Исходный текст
______

Летописи отечественной литературы, Надеждин Николай Иванович, Год: 1832

Время на прочтение: 6 минут(ы)

Н.И. Надеждин

Летописи отечественной литературы
Стихотворения Дениса Давыдова

Москва, в тип. А. Семена, 1832

Замечания на некрологию Н. Н. Раевского

Изданную при ‘Инвалиде’ 1829 года, с прибавлением его собственных записок на некоторые события 1812 года, в коих он участвовал.

Сочинение Дениса Давыдова, Москва, в тип. А. Семена, 1823

Оригинал здесь — http://www.philolog.ru/filolog/writer/nadejdin.htm
Надеждин Н.И. Литературная критика. Эстетика. — М., 1972.
Имя Давыдова сопряжено с незабвенными воспоминаниями 1812 года. В сей величественной эпопее русского героизма его удалые наездничества, провожавшие врагов, истинно по-русски, из пределов оскорбленной отчизны, составляли блистательный эпизод! Он явился тогда поэтом не слова, а дела: сыпал огонь, а не рифмы, рубил саблею, а не цезурою! Но когда умолк шум брани, когда русской меч, увитый лаврами, опочил в своих ножнах, поэзия души его, не привычной к прозаическому бездействию, должна была пробить себе другой исток, обнаружиться в слове, сабля уступила место перу, и —
Давыдов, пламенный боец,
Оставя бой кровавый,
Стал в мире счастливый певец
Любви, вина и славы!..

______

Записи

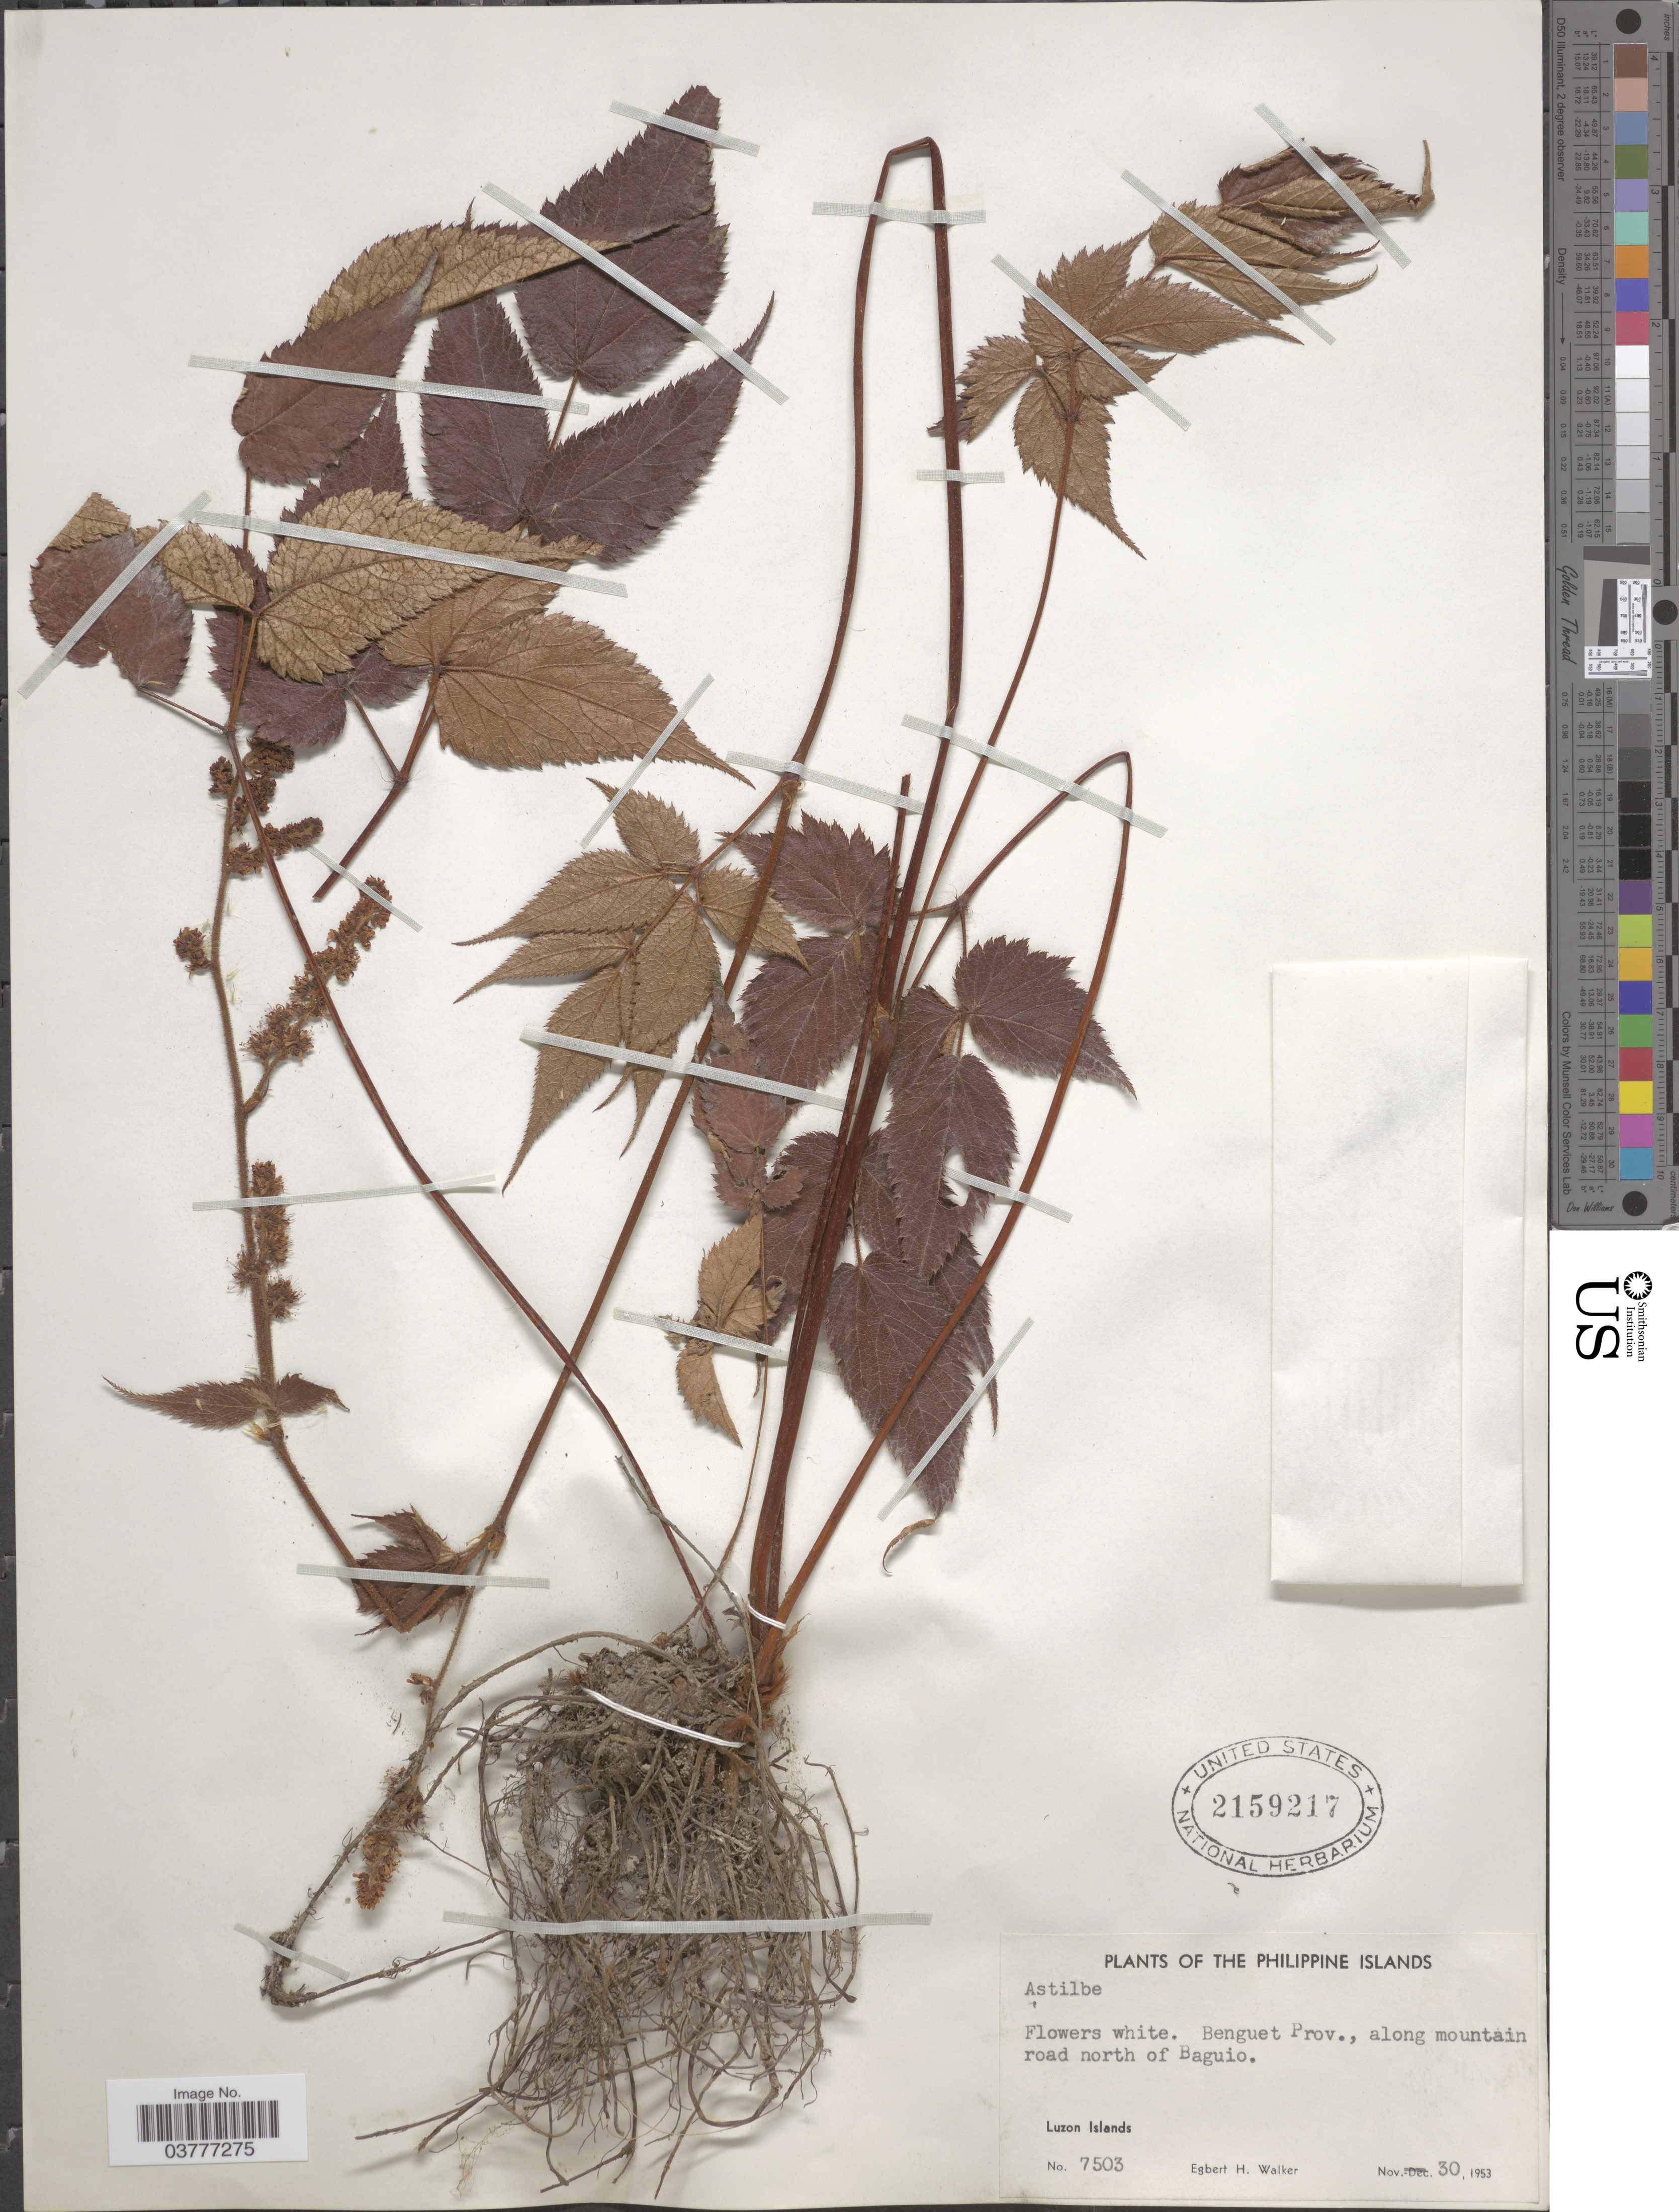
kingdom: Plantae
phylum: Tracheophyta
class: Magnoliopsida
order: Saxifragales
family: Saxifragaceae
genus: Astilbe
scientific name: Astilbe philippinensis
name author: A. Henry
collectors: E. H. Walker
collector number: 7503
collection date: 1953-11-30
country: Philippines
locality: The Philippine Islands. Benguet Prov., along mountain road north of Baguio. Luzon Islands.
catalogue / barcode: US 2159217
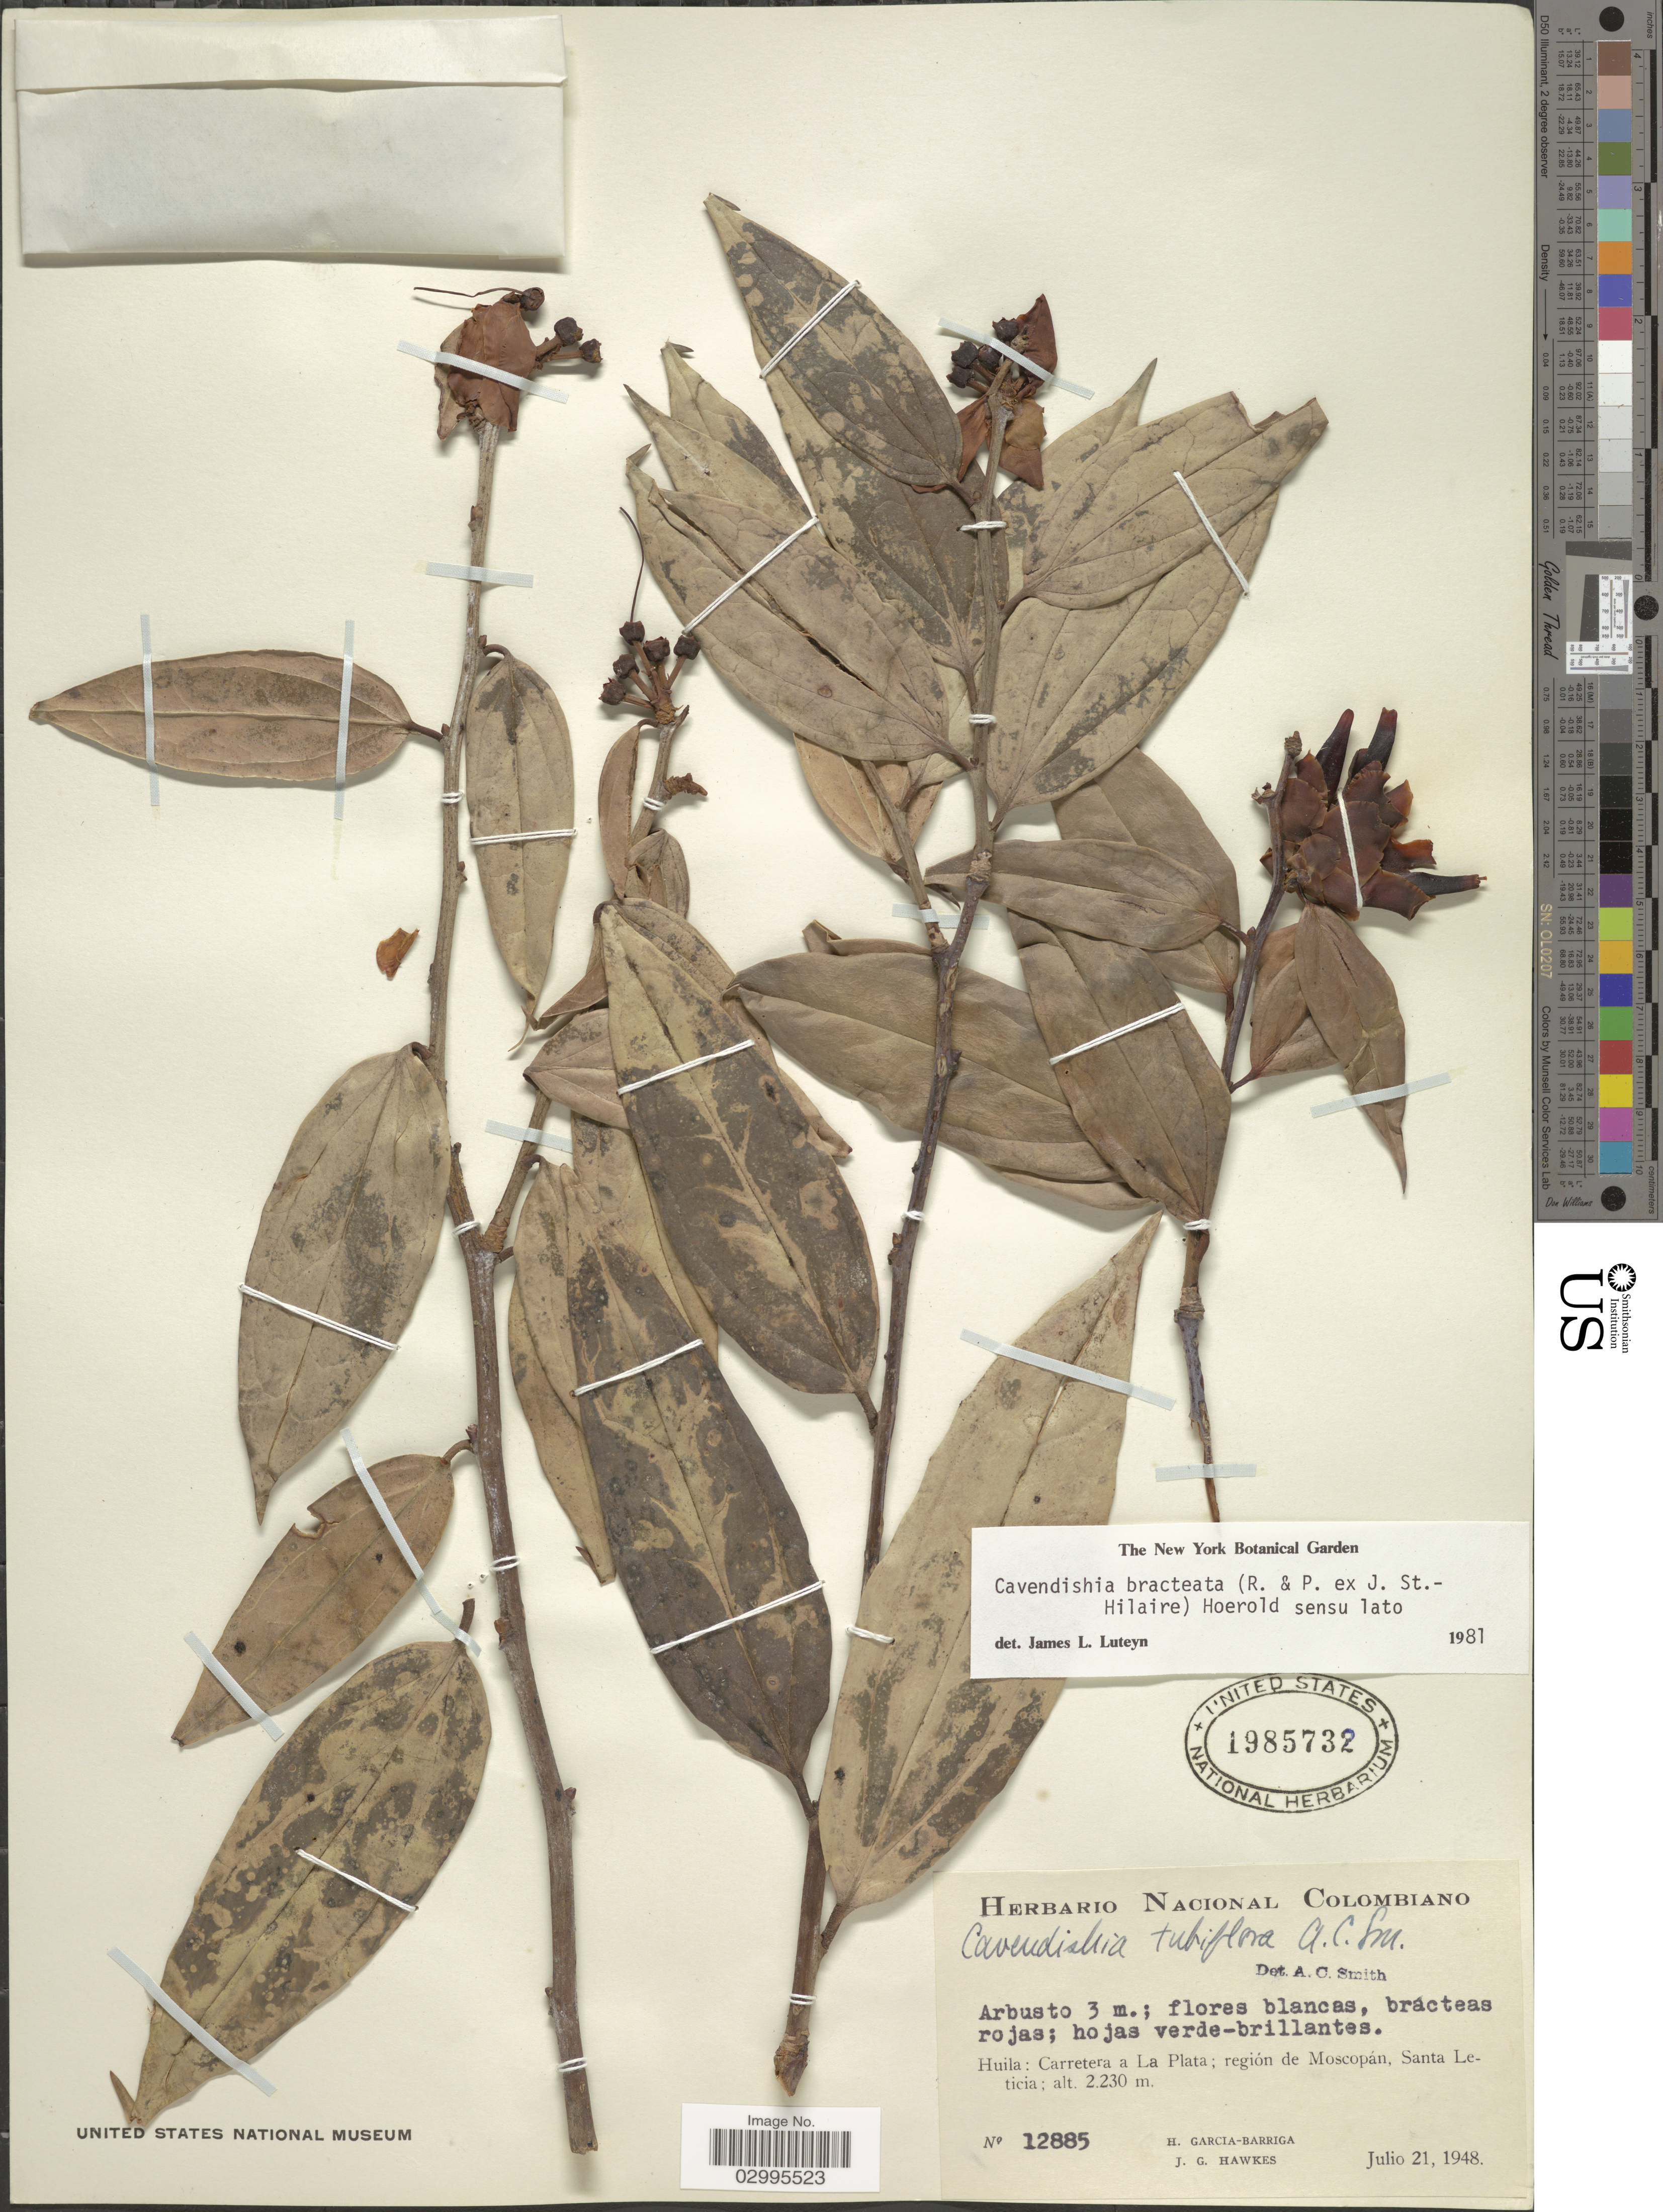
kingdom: Plantae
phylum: Tracheophyta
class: Magnoliopsida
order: Ericales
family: Ericaceae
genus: Cavendishia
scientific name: Cavendishia bracteata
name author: (Ruiz & Pav. ex J. St.-Hil.) Hoerold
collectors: H. García Barriga & J. Hawkes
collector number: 12885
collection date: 1948-07-21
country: Colombia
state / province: Huila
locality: Carretera a La Plata; regón Moscopán, Santa Leticia.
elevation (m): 2230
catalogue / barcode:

______

Задания
1. Ответьте на вопросы по тексту о Денисе Давыдове.
(a) В каком городе и в каком году вышли «Стихотворения Дениса Давыдова»?
(b) С воспоминаниями какого года, по словам текста, сопряжено имя Давыдова?
(c) Что Давыдов, согласно тексту, сыпал вместо рифм?
2. Выведите без изменений строки записей, начиная со строки с «genus: Cavendishia» и до конца записей включительно.
Текст и записи никак не связаны друг с другом.

Ответы
1.
(a) В Москве, в 1832 году.
(b) С воспоминаниями 1812 года.
(c) Огонь.

2.
genus: Cavendishia
scientific name: Cavendishia bracteata
name author: (Ruiz & Pav. ex J. St.-Hil.) Hoerold
collectors: H. García Barriga & J. Hawkes
collector number: 12885
collection date: 1948-07-21
country: Colombia
state / province: Huila
locality: Carretera a La Plata; regón Moscopán, Santa Leticia.
elevation (m): 2230
catalogue / barcode:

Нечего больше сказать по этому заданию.